▸ What the exercise asks: Rewrite every line of text in the data below as one numbered list, omitting blank lines and leaving the pictures out of the answer.

▸ Given records:
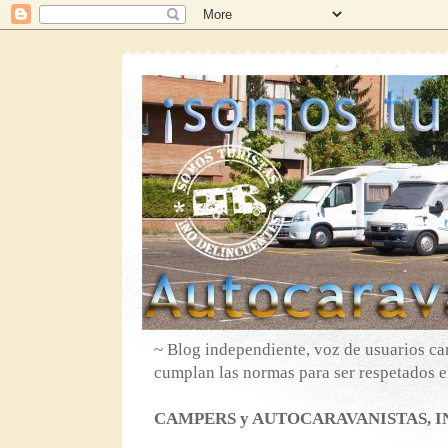
~ Blog independiente, voz de usuarios ca
cumplan las normas para ser respetados en
CAMPERS y AUTOCARAVANISTAS, IN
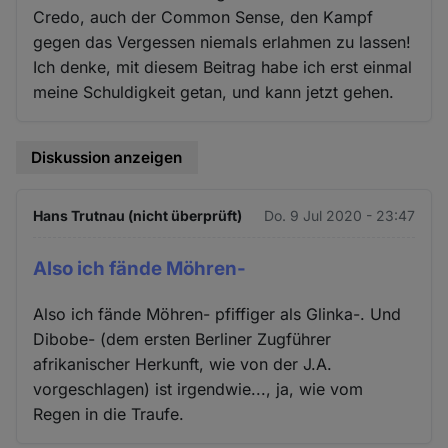
Credo, auch der Common Sense, den Kampf
gegen das Vergessen niemals erlahmen zu lassen!
Ich denke, mit diesem Beitrag habe ich erst einmal
meine Schuldigkeit getan, und kann jetzt gehen.
Diskussion anzeigen
Hans Trutnau (nicht überprüft)
Do. 9 Jul 2020 - 23:47
Also ich fände Möhren-
Also ich fände Möhren- pfiffiger als Glinka-. Und
Dibobe- (dem ersten Berliner Zugführer
afrikanischer Herkunft, wie von der J.A.
vorgeschlagen) ist irgendwie..., ja, wie vom
Regen in die Traufe.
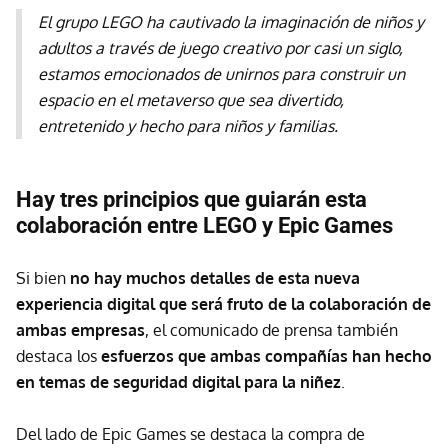
El grupo LEGO ha cautivado la imaginación de niños y
adultos a través de juego creativo por casi un siglo,
estamos emocionados de unirnos para construir un
espacio en el metaverso que sea divertido,
entretenido y hecho para niños y familias.
Hay tres principios que guiarán esta
colaboración entre LEGO y Epic Games
Si bien
no hay muchos detalles de esta nueva
experiencia digital que será fruto de la colaboración de
ambas empresas
, el comunicado de prensa también
destaca los
esfuerzos que ambas compañías han hecho
en temas de seguridad digital para la niñez
.
Del lado de Epic Games se destaca la compra de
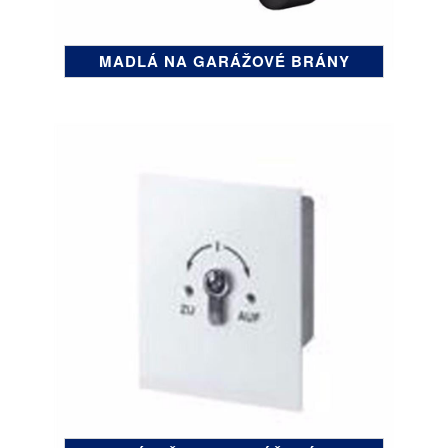
MADLÁ NA GARÁŽOVÉ BRÁNY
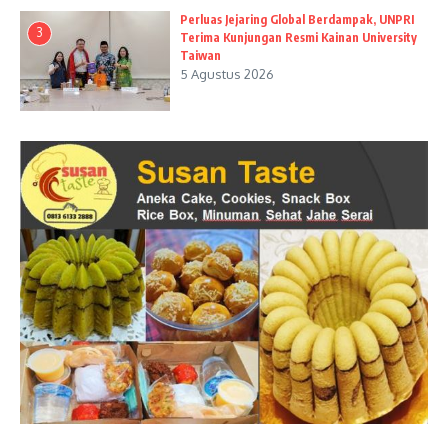
Perluas Jejaring Global Berdampak, UNPRI
3
Terima Kunjungan Resmi Kainan University
Taiwan
5 Agustus 2026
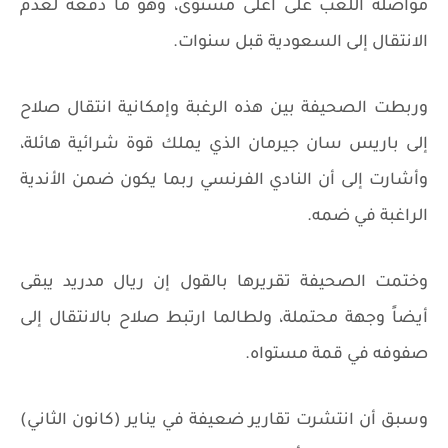
مواصلة اللعب على أعلى مستوى، وهو ما دفعه لعدم
الانتقال إلى السعودية قبل سنوات.
وربطت الصحيفة بين هذه الرغبة وإمكانية انتقال صلاح
إلى باريس سان جيرمان الذي يملك قوة شرائية هائلة،
وأشارت إلى أن النادي الفرنسي ربما يكون ضمن الأندية
الراغبة في ضمه.
وختمت الصحيفة تقريرها بالقول إن ريال مدريد يبقى
أيضاً وجهة محتملة، ولطالما ارتبط صلاح بالانتقال إلى
صفوفه في قمة مستواه.
وسبق أن انتشرت تقارير ضعيفة في يناير (كانون الثاني)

▸ Your response:
1. ~ Blog independiente, voz de usuarios ca
2. cumplan las normas para ser respetados en
3. CAMPERS y AUTOCARAVANISTAS, IN
4. Credo, auch der Common Sense, den Kampf
5. gegen das Vergessen niemals erlahmen zu lassen!
6. Ich denke, mit diesem Beitrag habe ich erst einmal
7. meine Schuldigkeit getan, und kann jetzt gehen.
8. Diskussion anzeigen
9. Hans Trutnau (nicht überprüft)
10. Do. 9 Jul 2020 - 23:47
11. Also ich fände Möhren-
12. Also ich fände Möhren- pfiffiger als Glinka-. Und
13. Dibobe- (dem ersten Berliner Zugführer
14. afrikanischer Herkunft, wie von der J.A.
15. vorgeschlagen) ist irgendwie..., ja, wie vom
16. Regen in die Traufe.
17. El grupo LEGO ha cautivado la imaginación de niños y
18. adultos a través de juego creativo por casi un siglo,
19. estamos emocionados de unirnos para construir un
20. espacio en el metaverso que sea divertido,
21. entretenido y hecho para niños y familias.
22. Hay tres principios que guiarán esta
23. colaboración entre LEGO y Epic Games
24. Si bien
25. no hay muchos detalles de esta nueva
26. experiencia digital que será fruto de la colaboración de
27. ambas empresas
28. , el comunicado de prensa también
29. destaca los
30. esfuerzos que ambas compañías han hecho
31. en temas de seguridad digital para la niñez
32. .
33. Del lado de Epic Games se destaca la compra de
34. MADLÁ NA GARÁŽOVÉ BRÁNY
35. Perluas Jejaring Global Berdampak, UNPRI
36. 3
37. Terima Kunjungan Resmi Kainan University
38. Taiwan
39. 5 Agustus 2026
40. مواصلة اللعب على أعلى مستوى، وهو ما دفعه لعدم
41. الانتقال إلى السعودية قبل سنوات.
42. وربطت الصحيفة بين هذه الرغبة وإمكانية انتقال صلاح
43. إلى باريس سان جيرمان الذي يملك قوة شرائية هائلة،
44. وأشارت إلى أن النادي الفرنسي ربما يكون ضمن الأندية
45. الراغبة في ضمه.
46. وختمت الصحيفة تقريرها بالقول إن ريال مدريد يبقى
47. أيضاً وجهة محتملة، ولطالما ارتبط صلاح بالانتقال إلى
48. صفوفه في قمة مستواه.
49. وسبق أن انتشرت تقارير ضعيفة في يناير (كانون الثاني)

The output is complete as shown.